Since our launch back in 2008, the Clinical Record Interactive Search (CRIS) has enabled and supported researchers and clinicians to study the health records of the South London and Maudsley NHS Trust through a governance framework that ensures patient anonymity and places service users at its core. This has revolutionised mental health research by using exceptionally large volumes of records with unprecedented levels of detail.
The greatest potential of the health record however also poses its biggest challenge. When we began CRIS research nearly 12 years ago, it was immediately clear that the information we could use was limited to that recorded in ‘structured’ fields – such as dates, numbers and dropdown lists (e.g. age and gender). A lot of the most important informationwas contained in ‘unstructured’ free text – for example, routine case notes written by healthcare professionals or correspondence with other professionals (e.g. GPs) involved in the delivery and continuation of care. From an early stage we knew that ‘unlocking’ information from clinical records text could hugely enhance the scope and quality of CRIS research.

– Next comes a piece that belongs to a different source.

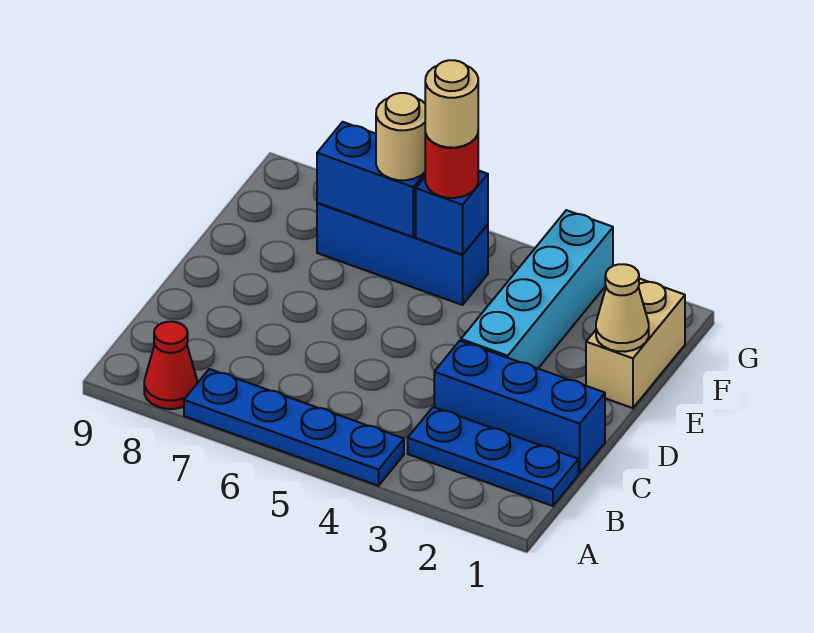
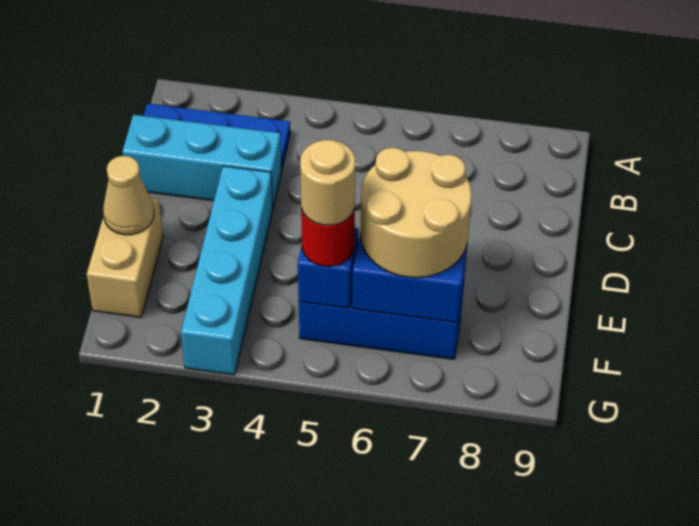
blue plate A4:A7 level 1 -> none
red cone A8 level 1 -> none
blue brick C1:C3 level 1 -> cyan brick C1:C3 level 1
tan round brick F6 level 3 -> tan round brick E6:F7 level 3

Automatically extracting information from health records text is inherently difficult – different expressions are used to describe the same thing, spelling and typing errors are inevitable, abbreviations are very common, and the eccentricities of the English language are very much a feature. Early on, researchers wishing to utilise text information had to read and code it manually, a time-consuming process that limited studies to only a small percentage of the hundreds of thousands of case notes contained within CRIS. We had therefore identified and enabled access to a uniquely rich source of data but were still far from achieving an efficient method to use it for better research.
Over the last decade and collaborating particularly with our Computer Science colleagues at the University of Sheffield, we have worked steadily to apply natural language processing techniques which allow us to access and use information from health records text. Natural language processing is a broad field encompassing the interaction between computers and human languages and our particular implementation of it has involved training programs to recognise specific details from the text: for example, a medication being taken, or a symptom being reported. This approach began to transform the way we categorised clinical notes for systematic access and research.
Driven by the demands of emerging research and clinical requirements and with full access to the 30 million documents available in the CRIS database, we are proud to share our library of over 70 of these natural language applications. These automatically process the health record text and extract information of importance for research, including that related to symptoms such as insomnia or hallucinations, contextual factors that may affect illness progression such as illicit drug use, interventions such as medications and several psychotherapies, and physical health outcomes such as blood pressure. We believe that this is a world-first in terms of the depth of information now available for mental health research.
An example of using these applications is when Dr Marcella Fok and colleagues wanted to investigate levels of acute general hospital use in people who had received mental healthcare for personality disorders. A barrier was that personality disorders are not often recorded in diagnostic fields in mental healthcare records. Therefore, a supplementary natural language processing application was used to ascertain cases. The application was able to identify 47% more cases than if only the diagnostic field had been utilised. Coupled with a data linkage with hospital admissions information, this enabled the research team to establish that people with personality disorder had a higher risk of hospitalisation for a range of conditions, including circulatory, respiratory, digestive, musculoskeletal and infectious disorders.
The advanced text-mining capabilities we have established, and will continue to develop, have made possible the leading research that is undertaken using our CRIS platform. We are also hoping that this can be increasingly implemented by other mental health trusts to gain information from the text of their own clinical records, allowing better response to research and clinical priorities. We are privileged to be able to offer these resources to our fellow academics, researchers and clinicians and look forward to making individual and collective strides in better understanding the nature of mental health disorders and their successful treatment and care.